In 1978 he claimed to have seen Christ in an Arizona hotel room: “I felt my
whole body tremble. The glory of the Lord knocked me down and picked me up.”
As a baptised born-again Christian, he delivered rambling lectures on the
coming Armageddon to disgruntled fans.
In 1986 he secretly married Carol Dennis, one of his backing singers, when she
declared herself pregnant with his child. The marriage came to an expensive
end in 1992.
His creative powers appeared spent until 1997, when he produced the acclaimed
Time Out Of Mind, and then won an Oscar for Things Have Changed, from the
2000 film Wonder Boys. Since the 1980s he has been on the Never-Ending Tour,
sometimes playing hundreds of shows each year when illness did not
intervene.
Retirement, he said recently, was never on the cards. “I feel I need to
perform more than I need to write.” But writing still thrills him: “Every
time I come up with a new song, it’s like the first rose of May.”

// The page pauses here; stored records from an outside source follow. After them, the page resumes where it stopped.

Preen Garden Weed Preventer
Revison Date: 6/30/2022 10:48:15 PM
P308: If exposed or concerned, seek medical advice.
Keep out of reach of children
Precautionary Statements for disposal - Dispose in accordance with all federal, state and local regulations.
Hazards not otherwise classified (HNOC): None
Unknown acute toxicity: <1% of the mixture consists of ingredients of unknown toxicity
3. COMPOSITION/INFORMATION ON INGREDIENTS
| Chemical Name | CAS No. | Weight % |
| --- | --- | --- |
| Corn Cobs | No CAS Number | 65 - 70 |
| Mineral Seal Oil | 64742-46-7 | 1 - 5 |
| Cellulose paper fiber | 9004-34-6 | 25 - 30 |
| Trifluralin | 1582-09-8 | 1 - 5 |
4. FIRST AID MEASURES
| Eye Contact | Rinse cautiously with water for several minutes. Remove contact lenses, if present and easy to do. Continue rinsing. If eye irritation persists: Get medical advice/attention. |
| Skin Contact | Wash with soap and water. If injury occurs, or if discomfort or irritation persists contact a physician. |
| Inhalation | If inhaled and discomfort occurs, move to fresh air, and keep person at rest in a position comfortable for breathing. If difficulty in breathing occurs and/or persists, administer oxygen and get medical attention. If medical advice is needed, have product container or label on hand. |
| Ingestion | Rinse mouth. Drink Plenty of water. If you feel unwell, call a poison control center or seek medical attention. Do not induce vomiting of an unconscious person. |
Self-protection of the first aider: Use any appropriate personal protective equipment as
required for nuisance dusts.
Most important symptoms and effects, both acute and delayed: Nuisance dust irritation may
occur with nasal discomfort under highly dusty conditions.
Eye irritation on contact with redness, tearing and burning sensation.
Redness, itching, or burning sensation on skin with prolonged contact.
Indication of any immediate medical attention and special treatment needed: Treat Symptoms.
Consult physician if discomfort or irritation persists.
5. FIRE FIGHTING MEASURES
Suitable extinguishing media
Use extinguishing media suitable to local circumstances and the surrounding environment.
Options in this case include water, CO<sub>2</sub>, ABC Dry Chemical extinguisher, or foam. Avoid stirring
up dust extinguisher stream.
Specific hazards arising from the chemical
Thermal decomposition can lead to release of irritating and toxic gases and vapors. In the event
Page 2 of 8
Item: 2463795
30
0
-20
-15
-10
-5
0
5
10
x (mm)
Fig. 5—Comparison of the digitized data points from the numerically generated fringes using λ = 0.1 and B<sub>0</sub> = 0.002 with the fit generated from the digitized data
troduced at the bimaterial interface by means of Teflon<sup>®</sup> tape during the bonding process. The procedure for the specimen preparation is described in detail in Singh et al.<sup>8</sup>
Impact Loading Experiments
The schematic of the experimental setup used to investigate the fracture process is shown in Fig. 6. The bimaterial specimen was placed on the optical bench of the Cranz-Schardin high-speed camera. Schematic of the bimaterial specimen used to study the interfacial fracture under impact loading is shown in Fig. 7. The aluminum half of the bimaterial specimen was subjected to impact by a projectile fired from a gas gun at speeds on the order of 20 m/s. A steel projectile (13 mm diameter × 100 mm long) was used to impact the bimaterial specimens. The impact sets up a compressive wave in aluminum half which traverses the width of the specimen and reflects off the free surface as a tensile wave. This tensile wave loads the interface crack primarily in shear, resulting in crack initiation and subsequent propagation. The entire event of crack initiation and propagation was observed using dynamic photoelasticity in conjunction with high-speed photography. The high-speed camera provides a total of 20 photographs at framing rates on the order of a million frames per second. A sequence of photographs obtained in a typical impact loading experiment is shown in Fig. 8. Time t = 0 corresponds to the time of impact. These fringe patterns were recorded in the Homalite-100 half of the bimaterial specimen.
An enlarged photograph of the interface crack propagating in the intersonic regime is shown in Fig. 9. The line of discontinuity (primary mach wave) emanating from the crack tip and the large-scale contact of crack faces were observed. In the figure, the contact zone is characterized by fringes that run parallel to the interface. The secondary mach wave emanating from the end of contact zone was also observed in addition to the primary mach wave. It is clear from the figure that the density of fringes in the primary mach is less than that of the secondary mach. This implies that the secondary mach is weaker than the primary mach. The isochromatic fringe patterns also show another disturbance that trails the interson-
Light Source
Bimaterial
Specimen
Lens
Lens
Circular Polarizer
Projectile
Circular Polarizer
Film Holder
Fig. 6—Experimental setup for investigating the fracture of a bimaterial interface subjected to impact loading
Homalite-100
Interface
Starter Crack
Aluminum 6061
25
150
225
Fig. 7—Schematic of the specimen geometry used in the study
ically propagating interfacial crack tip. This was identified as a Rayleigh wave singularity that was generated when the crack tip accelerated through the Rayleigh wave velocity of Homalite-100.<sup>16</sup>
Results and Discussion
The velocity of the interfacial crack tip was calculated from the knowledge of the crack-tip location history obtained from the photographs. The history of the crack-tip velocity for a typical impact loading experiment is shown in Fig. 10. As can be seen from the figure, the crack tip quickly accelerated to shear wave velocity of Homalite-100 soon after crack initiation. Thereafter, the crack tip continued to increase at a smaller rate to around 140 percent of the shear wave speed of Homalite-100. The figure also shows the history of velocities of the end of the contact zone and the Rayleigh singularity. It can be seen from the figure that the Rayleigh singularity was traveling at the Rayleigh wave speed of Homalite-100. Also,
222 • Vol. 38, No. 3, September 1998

Some, including Dylan himself, wondered whether his former drug habit had
rotted his memory banks. His autobiography, it seems, has retrieved some
lost moments. “I was surprised myself with how much came back.”
He has promised to set the record straight in a way that “no one could
misinterpret”. But who has written the book — Bob Dylan or Robert Zimmerman?